Wednesday, November 25, 2009

Opinion

The Financial Crisis—How'd We Get Here, and What's Next?

The resolution of the banking crisis could be back to the future, Vernon Hill writes.

Posted October 1, 2008

Without a doubt, America is experiencing the most severe financial crisis since World War II. Institutions are failing, iconic brands are disappearing, and Americans are wondering what is next.

How did we get here? Who is at fault? Where are we going? What will the new American financial landscape look like?

During the Depression, the U.S. financial structure was radically reshaped. Investment banks were separated from deposit-taking commercial banks, with risk and innovation removed from the insured deposit banking system. A bargain was struck: Commercial banks would receive FDIC insurance, serve their communities with credit and banking services, and avoid high-risk, high-profit investment banking. Investment banks would be free to pursue underwriting, principal investment, and investment activities at their own risk but free of meaningful regulation and government support.

And so it was for 30 years.

Then, beginning in the 1970s, the pact was broken, and the "shadow banking system" began. Money market funds, commercial paper, hedge funds, securitization, CDOs, and SIVs were all created by the clever investment bankers anxious to steal the cream from the commercial banking system. Money market funds provided higher rates without the safeguards and burdens of insured bank deposits. Commercial paper provided lower rates with the false illusion of stable funding. Securitization completely separated the lenders from the borrowers.

While America's banks were burdened by stifling regulation, inept supervision, and social burdens (such as the Community Reinvestment Act, which mandated loans to credit-unworthy borrowers), the investment banks were free to invest, invest, and exploit. But the assumption was that the risk was theirs—not the American taxpayer's.

Now the "shadow banking system" has collapsed. Massive borrowing, backed with unstable funding, and overinvestment in assets of questionable value has led to the Wall Street panic. And where do the uninsured, unregulated "shadow banks" go for rescue?

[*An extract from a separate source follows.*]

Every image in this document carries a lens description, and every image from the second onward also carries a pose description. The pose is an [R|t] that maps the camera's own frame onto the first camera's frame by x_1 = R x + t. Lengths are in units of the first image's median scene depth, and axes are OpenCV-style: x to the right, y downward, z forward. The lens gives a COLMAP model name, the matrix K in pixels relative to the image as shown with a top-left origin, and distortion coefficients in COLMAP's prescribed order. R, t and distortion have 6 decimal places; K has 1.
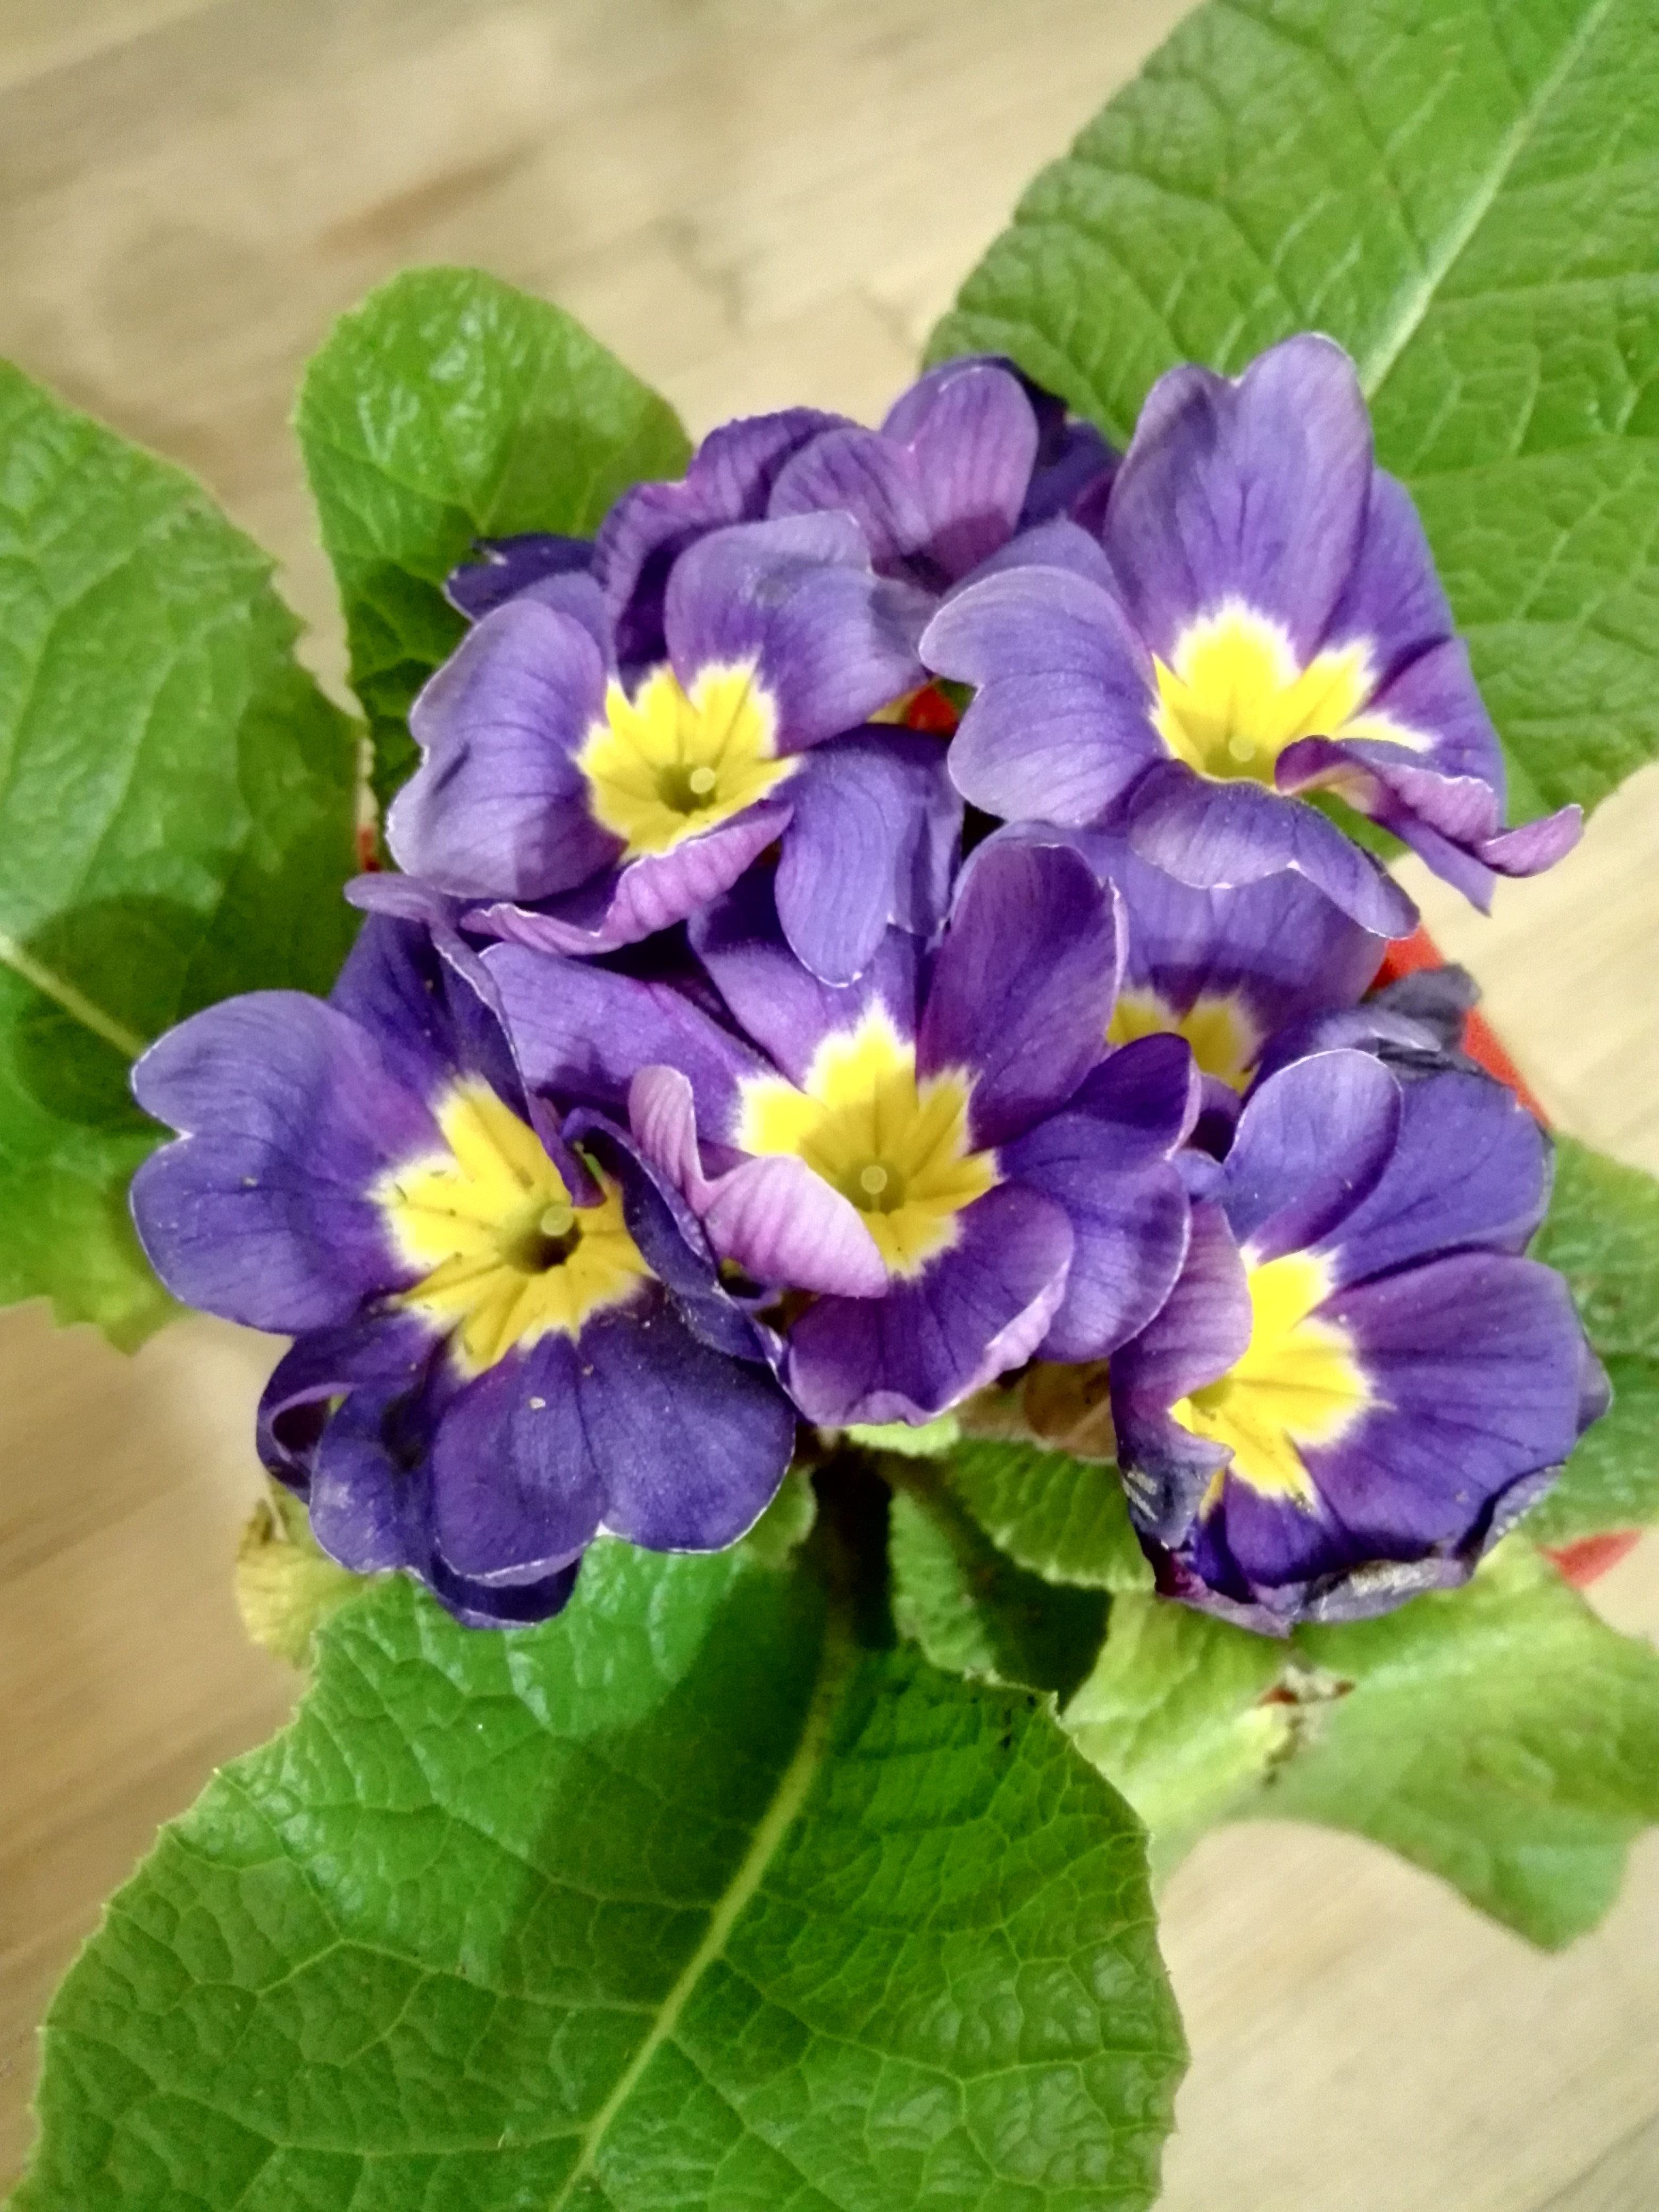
lens RADIAL K [[1791.3, 0, 831.7], [0, 1791.3, 1121.3], [0, 0, 1]] dist [-0.022059, -0.063702]
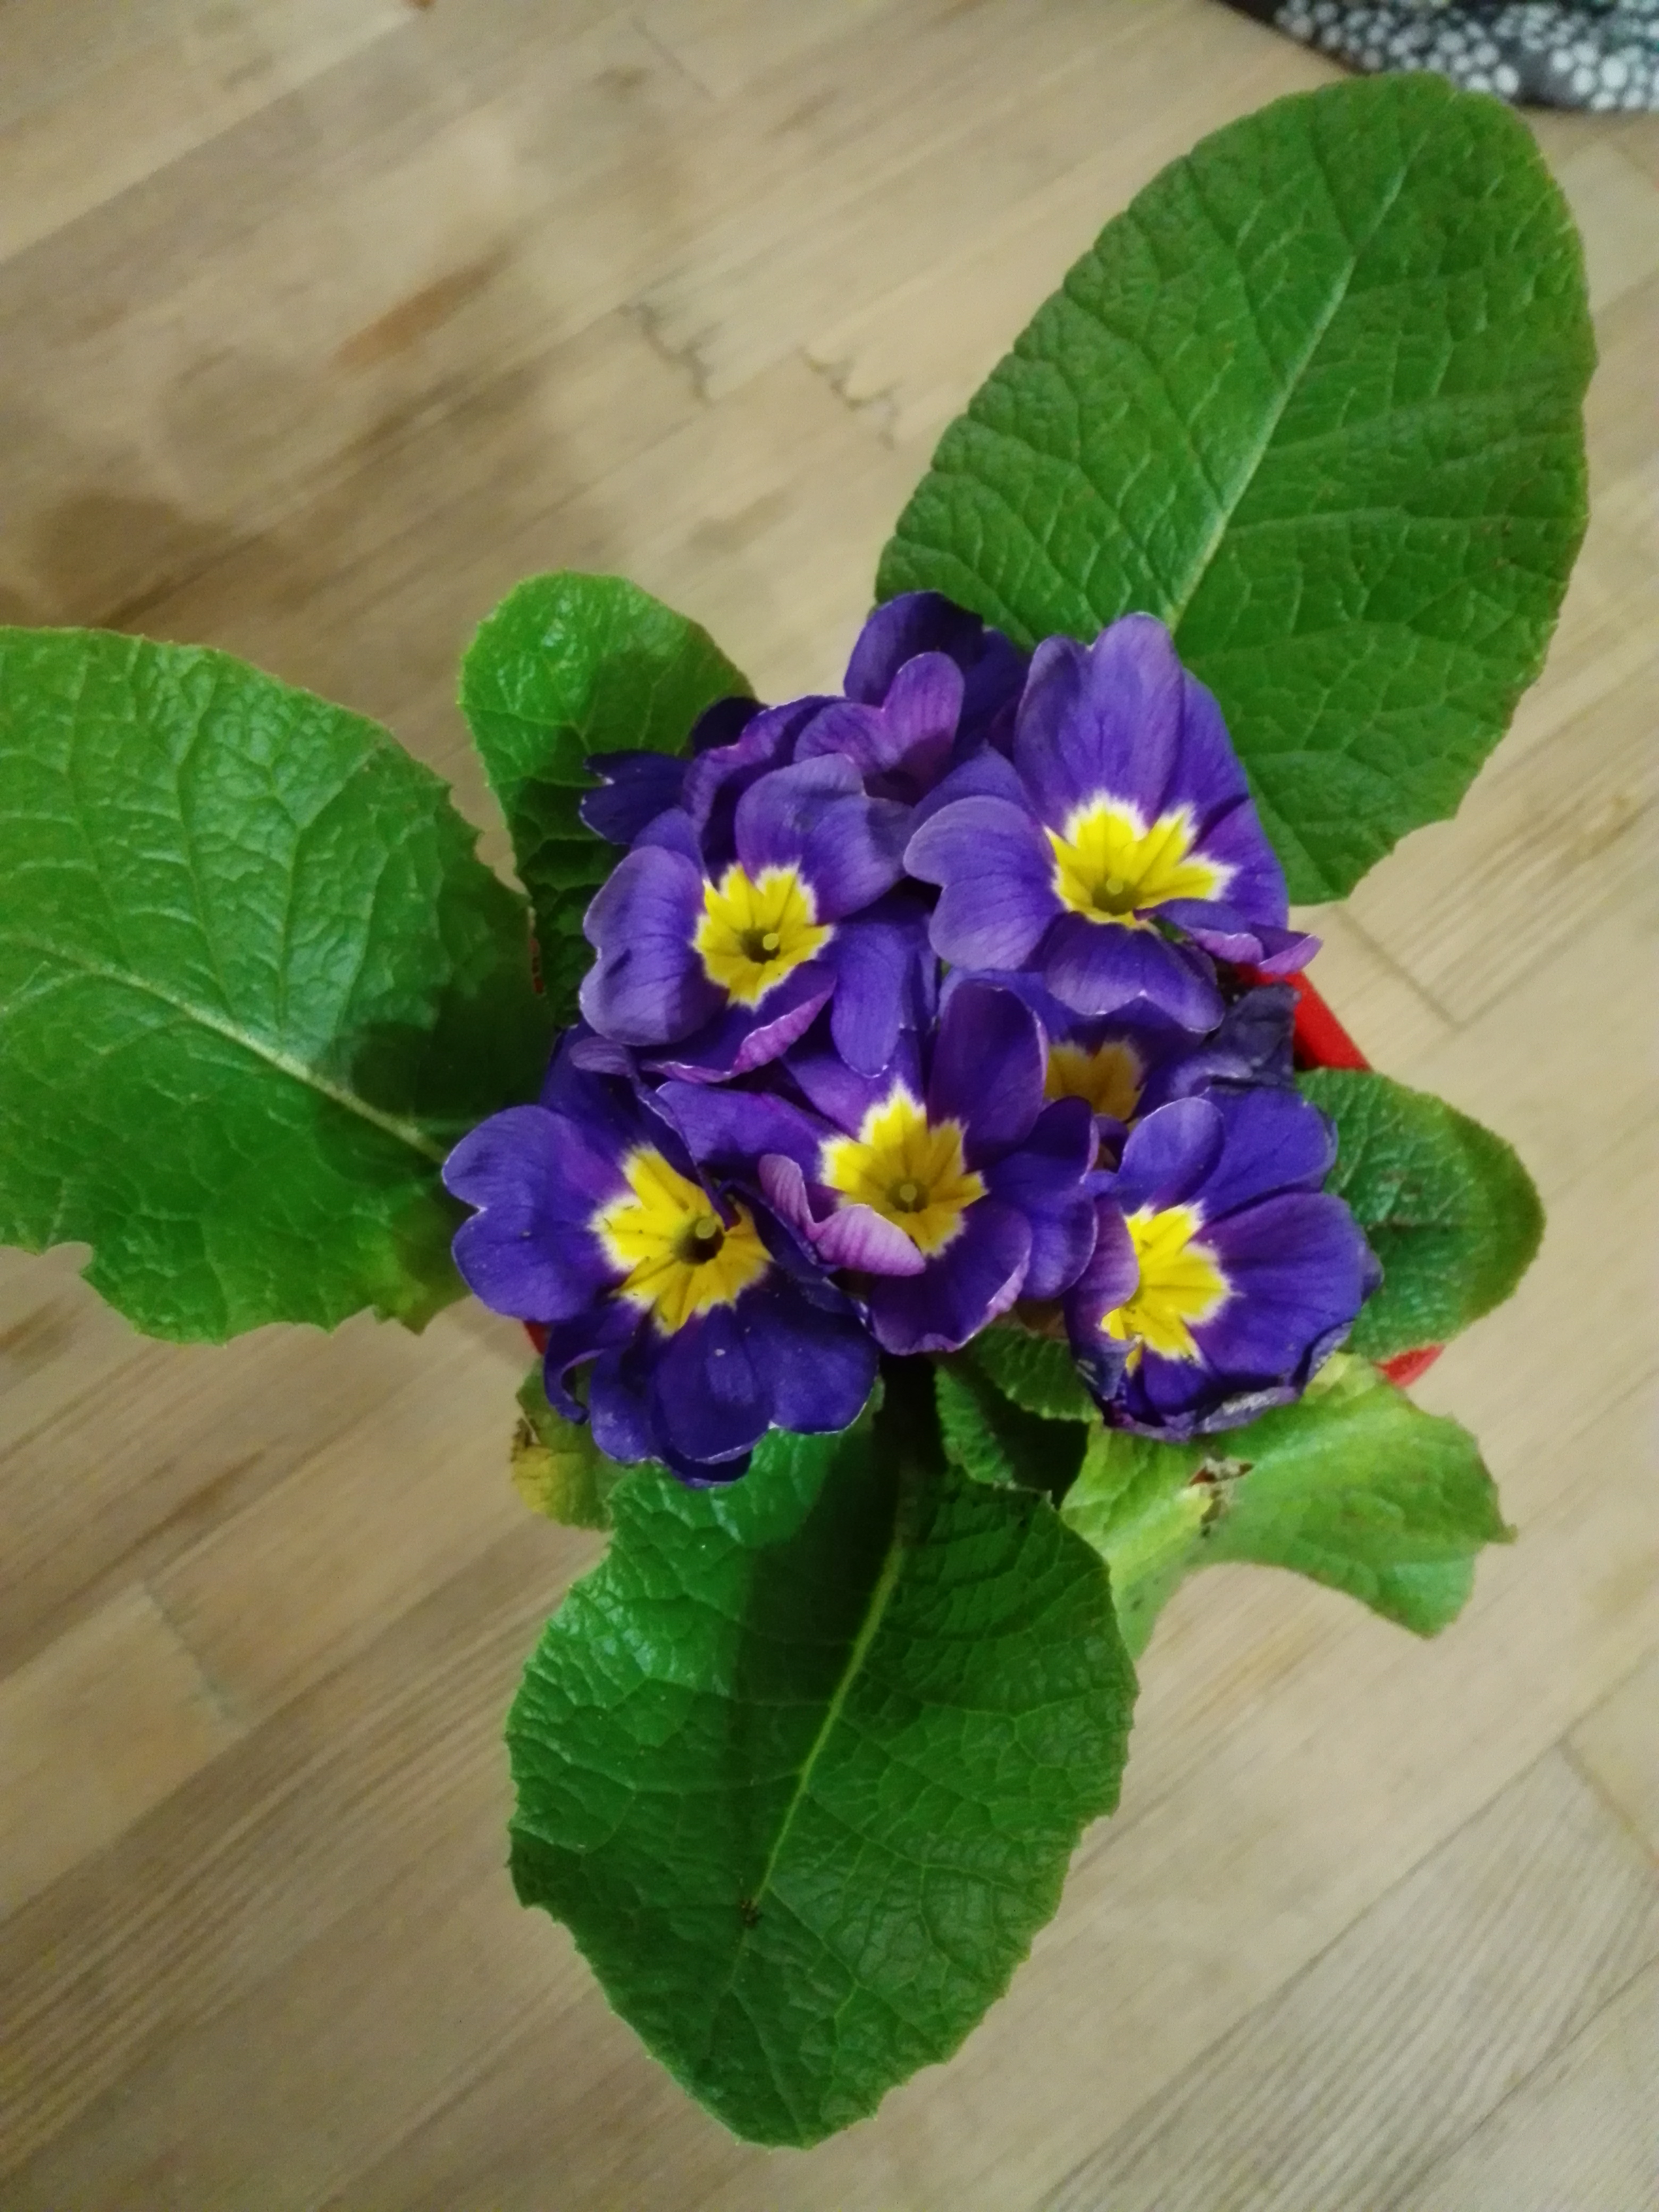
lens RADIAL K [[1791.3, 0, 821.5], [0, 1791.3, 1087.7], [0, 0, 1]] dist [-0.022059, -0.063702]
pose [[0.994712, -0.102485, -0.006703, -0.030489], [0.102697, 0.991718, 0.077130, -0.175334], [-0.001257, -0.077411, 0.996999, -0.545646]]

Not to their shareholders, not to the market, but to the federal government.

In one day, with none of the usual supervision or regulatory review, congressional oversight, or information, two of the largest players—Goldman Sachs and Morgan Stanley—get instant commercial bank charters and are now bailed out by the federal government. Treasury Secretary Paulson—until recently chairman of Goldman Sachs—bails out Goldman Sachs.

And now the "shadow banking system," in the name of Mom and Pop, cries for a massive taxpayer bailout. But America rebels: Why should the taxpayers bail out Wall Street? Why is this only a crisis when Wall Street is in trouble?

It is not the American banking system that is broken, but the Wall Street "masters of the universe" and, of course, such fatally flawed S&L models as Washington Mutual. Where are we going? Back to the future?

Here's what we can expect:

  • Investment banks as independent companies will cease to exist.
  • Commercial banks with stable deposit funding will prosper.
  • Credit will continue to grow.
  • Innovation will suffer, but risk will be reduced.
  • The federal government will intrude even more on our freedoms with more regulation, ridiculous legislation, and invasion of our privacy.

Yet despite this massive failure of not only Wall Street but also the federal government and a few bank outliers, America will solve the problem and continue to prosper. American ingenuity has always overcome government idiocy and in this case Wall Street excesses, and it will again.

Vernon Hill is the founder and former CEO of Commerce Bancorp. He writes at BankStocks.com.